Each escalation injects a thread summary and recovery context (git state, todo state) so the agent can continue without interruption.

Key Design Decisions

  • The most recent user message is always preserved (not the first)
  • Thread summaries extract file paths, git commits, and collaboration decisions
  • Recovery injection includes git recent commits and working tree status
  • The agent is instructed to continue without announcing recovery

Memory Usage

CLIO's memory footprint depends on:

  • Session history length (primary factor)
  • Number of active tool results stored
  • LTM (Long-Term Memory) database size
  • Cached computed values

Typical baseline memory: 50-80MB With large session (500+ messages): 150-300MB

Tool results over 8KB are stored to disk and referenced by ID, reducing in-memory pressure during API calls.

Optimization Tips

For Users

  1. Session size - Large sessions (>1000 messages) may slow load time

    • Start new sessions for unrelated work (--new)
    • Context trimming handles long sessions automatically
  2. Debug mode - Running with --debug increases overhead

    • Default log level is WARNING (minimal overhead)
    • Use /loglevel debug temporarily when troubleshooting
    • Use /loglevel warning to restore normal performance
  3. Model selection - Response time varies significantly by model

    • Check TTFT and TPS via /stats
    • Smaller models respond faster for simple tasks

For Developers

  1. Avoid reloading modules - All modules are loaded once at startup
  2. Use session caching - Session state is cached in memory
  3. Batch operations - Use multi_replace_string instead of multiple single replaces
  4. Lazy loading - Optional features load modules on demand
  5. Use Logger API - log_debug() checks level internally, no guard needed

Bottleneck Areas

Known performance considerations:

  1. API latency - Network calls dominate total response time

    • CLIO adds <5ms overhead per API call
    • Total latency is 95%+ API provider response time
    • Rate limiting adds backoff delays (exponential, capped at 300s)
  2. Streaming - True HTTP streaming via chunked transfer

    • First token appears as soon as the provider sends it
    • Rendering overhead is minimal (markdown processed per-chunk)
  3. Terminal operations - Commands run in forked processes

    • Activity-based idle timeout (default 60s) prevents hangs
    • Process groups ensure clean cleanup on timeout
  4. Context trimming - Runs every iteration after the first

    • Token estimation is fast (cached, heuristic-based)
    • Budget walk is O(n) over message count
    • Compression uses existing message content (no API call)

Module Load Analysis

With 143 modules, CLIO starts quickly (~70-100ms):

ComponentApprox.

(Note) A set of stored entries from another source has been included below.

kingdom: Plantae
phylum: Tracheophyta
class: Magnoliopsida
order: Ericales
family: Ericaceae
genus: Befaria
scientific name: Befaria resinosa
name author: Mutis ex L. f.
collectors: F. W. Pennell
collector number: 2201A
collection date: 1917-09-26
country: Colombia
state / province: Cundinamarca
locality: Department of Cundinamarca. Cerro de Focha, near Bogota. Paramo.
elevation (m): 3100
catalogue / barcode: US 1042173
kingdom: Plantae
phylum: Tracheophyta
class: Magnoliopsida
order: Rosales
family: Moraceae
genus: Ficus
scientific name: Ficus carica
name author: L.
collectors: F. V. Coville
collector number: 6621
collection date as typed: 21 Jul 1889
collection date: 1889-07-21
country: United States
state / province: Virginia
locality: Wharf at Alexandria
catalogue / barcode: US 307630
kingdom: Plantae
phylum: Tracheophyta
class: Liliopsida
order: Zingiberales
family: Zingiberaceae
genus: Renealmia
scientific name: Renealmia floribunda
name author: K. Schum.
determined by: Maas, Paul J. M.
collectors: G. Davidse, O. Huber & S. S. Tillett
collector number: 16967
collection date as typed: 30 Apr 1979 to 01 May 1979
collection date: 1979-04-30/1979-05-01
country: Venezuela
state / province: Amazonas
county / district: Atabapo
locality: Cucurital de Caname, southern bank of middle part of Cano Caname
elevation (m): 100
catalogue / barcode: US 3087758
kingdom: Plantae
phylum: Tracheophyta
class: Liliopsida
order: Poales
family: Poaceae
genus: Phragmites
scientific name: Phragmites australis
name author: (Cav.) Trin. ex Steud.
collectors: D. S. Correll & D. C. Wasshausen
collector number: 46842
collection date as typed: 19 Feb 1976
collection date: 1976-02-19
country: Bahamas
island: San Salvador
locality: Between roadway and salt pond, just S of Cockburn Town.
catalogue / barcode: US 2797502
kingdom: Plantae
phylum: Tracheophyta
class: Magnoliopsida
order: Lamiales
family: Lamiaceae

Load Time
CLIO::Core::APIManager26ms
CLIO::UI::Chat11ms
CLIO::Core::Config10ms
CLIO::Core::ToolExecutor7ms
CLIO::Core::WorkflowOrchestrator6ms
Other modules<3ms each

Lazy loading is not implemented for core modules because:

  1. Total startup time is already excellent
  2. Core modules (APIManager, Chat, WorkflowOrchestrator) are always needed
  3. Optional features (Architect, MCP, OpenSpec) already load on demand

Profiling

For detailed profiling, use Perl's built-in profiler:

# Install Devel::NYTProf (one-time)
cpan Devel::NYTProf

# Run with profiling
perl -d:NYTProf ./clio --input "test" --exit

# Generate report
nytprofhtml

# View report
open nytprof/index.html